'My father! O my father!'
'Your father is Sir Peter Blakely's friend,' replied I, 'and he will not break the pledge he has given him. With his return, Catherine, my hopes and life perish together. Now only can you save yourself—now only can you save me. Fly with me!—be mine, and your father's blessing will not be withheld. Hesitate now, and farewell happiness.'
She hastily raised her head from my breast, she stood proudly before me, and, casting her bright blue eyes upon mine, with a look of piercing inquiry, said—
'Edward! what would you have me to do? Deep as my love for you is—and I blush not to confess it—would you have me to fly with you accompanied by the tears of blighted reputation—followed by the groans and lamentations of a heart-broken father—pointed at by the finger of the world as an outcast of human frailty? Would you have me to break the last cord that binds to existence the only being to whom I am related on earth—for whom have I but my father? My hand I shall never give to another; but I cannot, I will not leave my father's house. If Catherine Forrester has gained your love, she shall not forfeit your esteem. I may droop in secret, Edward, as a bud broken on its stem, but I will not be trampled on in public as a worthless weed.'
'Nay, my beloved, mistake me not,' returned I—'when the lamb has changed natures with the wolf, then, but not till then, could I breathe a thought, a word in your presence, that I would blush to utter at the gate of Heaven. Within two days, your father and his intended son-in-law will return, and the father's threats and tears will subdue the daughter's purpose. Catherine will be a wife!—Edward a——
'Speak not impiously,' she cried, imploringly—'what—what can we do?'
'The present moment only is left us,' replied I. 'To-night, become the wife of Edward Fleming, and happiness will be ours.'
Her pulse stood still; the blood rushed into her face and back to her heart, while her bosom heaved, and her cheeks glowed with the agony of incertitude, as she resolved and re-resolved.
But wherefore should I tire you with a recital of what you already know. That night, my Catherine became my wife. For a few months her father disowned us; but when the fortunes of the Prince began to ripen, through his instrumentality we were again received into his favour. Yet I was grieved to hear, that, in consequence of our marriage, Sir Peter Blakely's mind had become affected; for, while I detested him as a rival, I was compelled to esteem him as a man.

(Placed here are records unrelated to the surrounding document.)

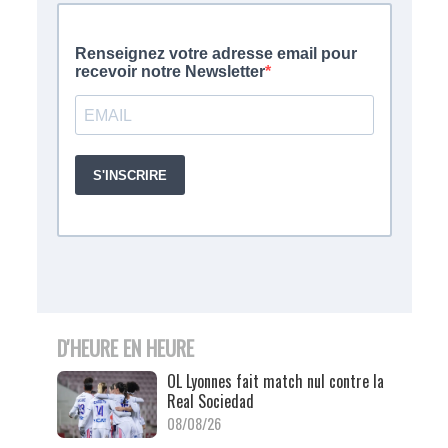
D'HEURE EN HEURE
OL Lyonnes fait match nul contre la
Real Sociedad
08/08/26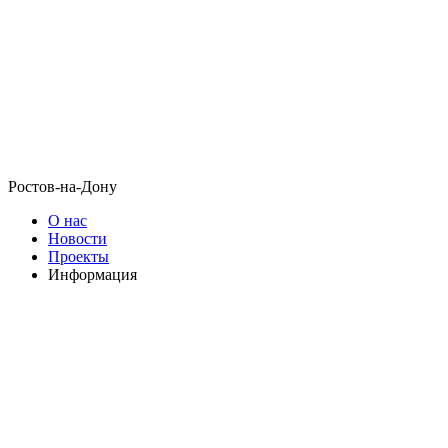
Ростов-на-Дону
О нас
Новости
Проекты
Информация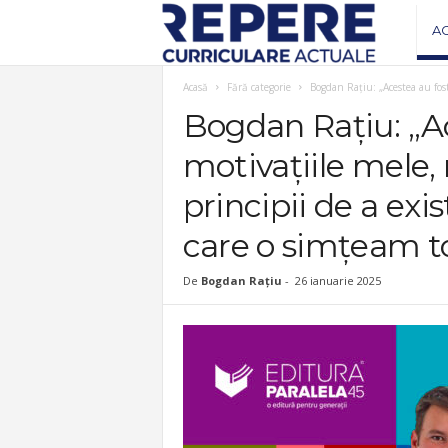
R
A
e
Acasă
Fără categorie
Bogdan Rațiu: „Acestea au fost 
Bogdan Rațiu: „A
v
motivațiile mele, n
i
principii de a exi
s
care o simțeam to
t
De
Bogdan Rațiu
-
26 ianuarie 2025
a
R
e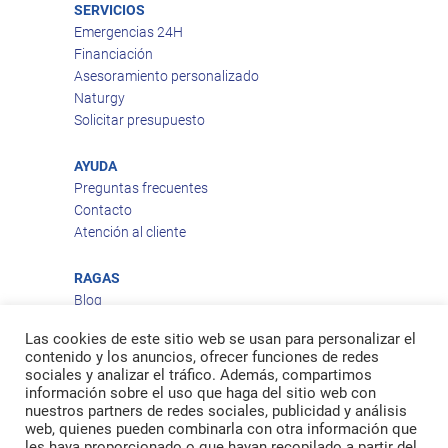
SERVICIOS
Emergencias 24H
Financiación
Asesoramiento personalizado
Naturgy
Solicitar presupuesto
AYUDA
Preguntas frecuentes
Contacto
Atención al cliente
RAGAS
Blog
Aviso legal
Las cookies de este sitio web se usan para personalizar el
Política de privacidad
contenido y los anuncios, ofrecer funciones de redes
Política de cookies
sociales y analizar el tráfico. Además, compartimos
Política de envío
información sobre el uso que haga del sitio web con
Política de devoluciones
nuestros partners de redes sociales, publicidad y análisis
web, quienes pueden combinarla con otra información que
les haya proporcionado o que hayan recopilado a partir del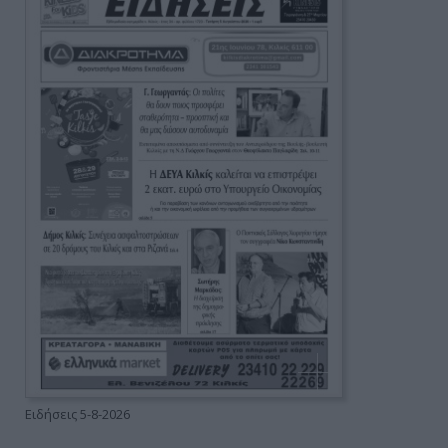
Ειδήσεις 5-8-2026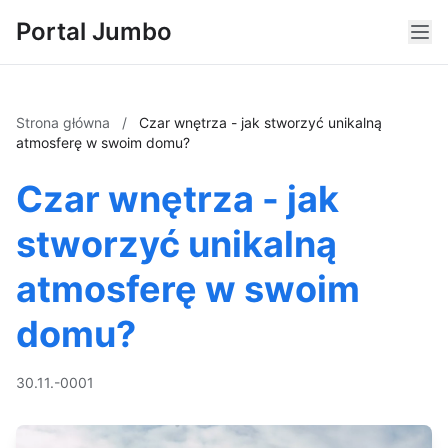
Portal Jumbo
Strona główna
/
Czar wnętrza - jak stworzyć unikalną
atmosferę w swoim domu?
Czar wnętrza - jak
stworzyć unikalną
atmosferę w swoim
domu?
30.11.-0001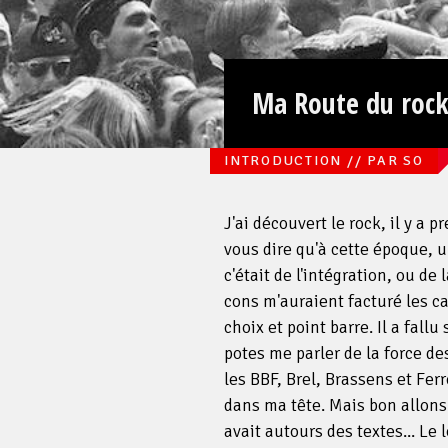
Ma Route du roc
INTRODUCTION // PAR SO
J'ai découvert le rock, il y a
vous dire qu'à cette époque, u
Face
c'était de l'intégration, ou de 
cons m'auraient facturé les c
choix et point barre. Il a fal
potes me parler de la force d
les BBF, Brel, Brassens et Fer
dans ma tête. Mais bon allons y
avait autours des textes... Le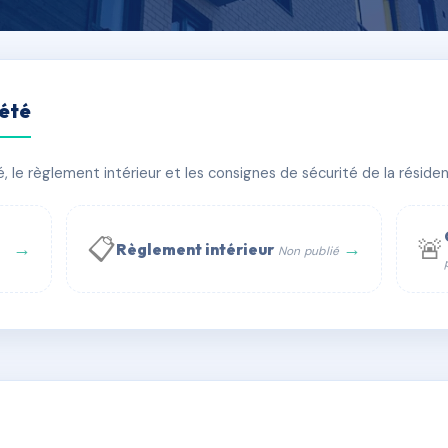
iété
 SEIGNEURS
le règlement intérieur et les consignes de sécurité de la résidenc
bâtiment(s)
📋
🚨
→
→
Règlement intérieur
Non publié
 WhatsApp
✉ Email
té
rue Saint-Honoré, 75001 Paris - Tél. : +33 6 51 11 56 90 - 
AI7596216
🇫🇷
ww.syndic.digital - E-mail : syndic.digital@gmail.c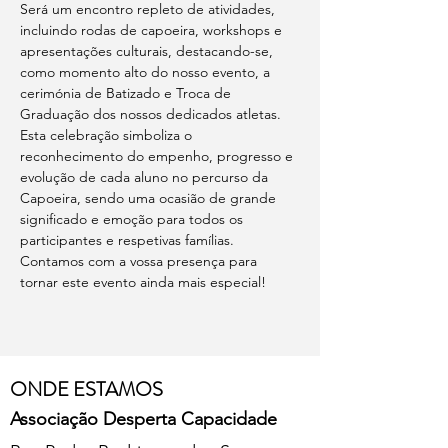
Será um encontro repleto de atividades, 
incluindo rodas de capoeira, workshops e 
apresentações culturais, destacando-se, 
como momento alto do nosso evento, a 
cerimónia de Batizado e Troca de 
Graduação dos nossos dedicados atletas. 
Esta celebração simboliza o 
reconhecimento do empenho, progresso e 
evolução de cada aluno no percurso da 
Capoeira, sendo uma ocasião de grande 
significado e emoção para todos os 
participantes e respetivas famílias.  
Contamos com a vossa presença para 
tornar este evento ainda mais especial!
ONDE ESTAMOS
Associação Desperta Capacidade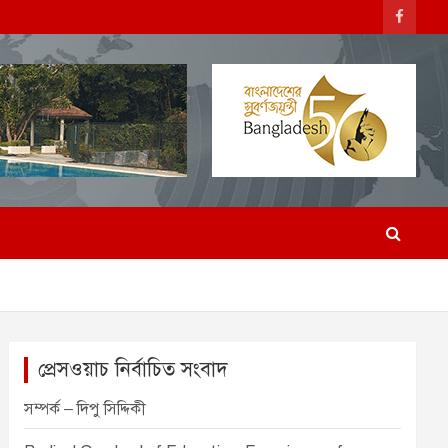
প্রেসওয়াচ নির্বাচিত সংবাদ
সম্পর্ক – দিপু সিদ্দিকী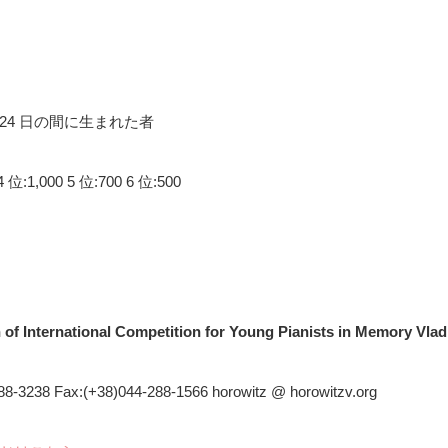
 4 月 24 日の間に生まれた者
 位:1,000 5 位:700 6 位:500
n of International Competition for Young Pianists in Memory Vlad
-288-3238 Fax:(+38)044-288-1566 horowitz @ horowitzv.org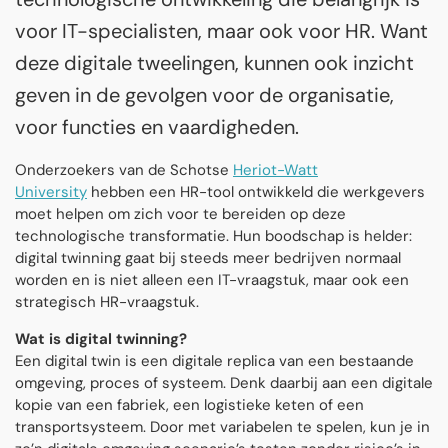
voor IT-specialisten, maar ook voor HR. Want
deze digitale tweelingen, kunnen ook inzicht
geven in de gevolgen voor de organisatie,
voor functies en vaardigheden.
Onderzoekers van de Schotse
Heriot-Watt
University
hebben een HR-tool ontwikkeld die werkgevers
moet helpen om zich voor te bereiden op deze
technologische transformatie. Hun boodschap is helder:
digital twinning gaat bij steeds meer bedrijven normaal
worden en is niet alleen een IT-vraagstuk, maar ook een
strategisch HR-vraagstuk.
Wat is digital twinning?
Een digital twin is een digitale replica van een bestaande
omgeving, proces of systeem. Denk daarbij aan een digitale
kopie van een fabriek, een logistieke keten of een
transportsysteem. Door met variabelen te spelen, kun je in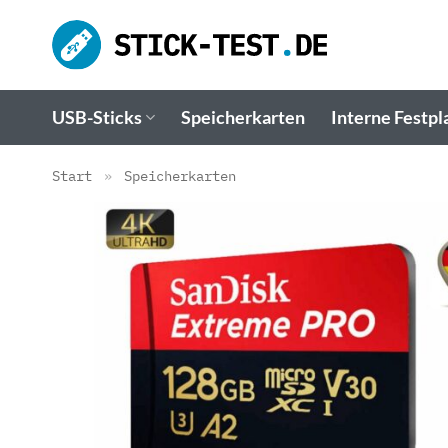
Zum
Inhalt
springen
USB-Sticks
Speicherkarten
Interne Festpl
Start
»
Speicherkarten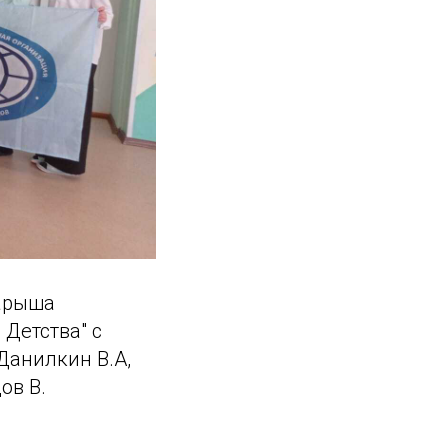
Барыша
Детства" с
Данилкин В.А,
ов В.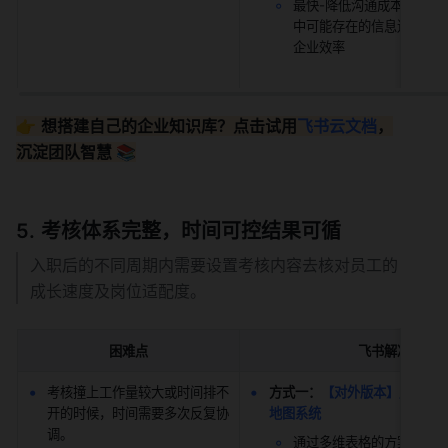
最快-降低沟通成本，避免
中可能存在的信息遗漏，
企业效率
👉 
想搭建自己的企业知识库？点击试用
飞书云文档
，
沉淀团队智慧 📚
考核体系完整，时间可控结果可循
入职后的不同周期内需要设置考核内容去核对员工的
成长速度及岗位适配度。
困难点
飞书解决方案
考核撞上工作量较大或时间排不
方式一：
【对外版本】用多维
开的时候，时间需要多次反复协
地图系统
调。
通过多维表格的方案,人力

But now, Lewis, comes the misery of my story. You are aware that, before I saw my Catherine, I was a ruined man. Youthful indiscretions—but why call them indiscretions?—rather let me say my headlong sins—before I had well attained the age of manhood, contributed to undermine my estate, and the unhappy political contest in which we were engaged had wrecked it still more. I had ventured all that my follies had left me upon the fortunes of Prince Charles. You know that I bought arms, I kept men ready for the field, I made voyages to France, I assisted others in their distress; and, in doing all this, I anticipated nothing less than an earldom, when the Stuarts should again sit on the throne of their fathers. You had more sagacity, more of this world's wisdom; and you told me I was wrong—that I was involving myself in a labyrinth from which I might never escape. But I thought myself wiser than you. I knew the loyalty and the integrity of my own actions, and with me, at all times, to feel was to act. I had dragged ruin around me, indulging in a vague dream of hope; and now I had obtained the hand of my Catherine, and I had not the courage to inform her that she had wed that of a ruined man.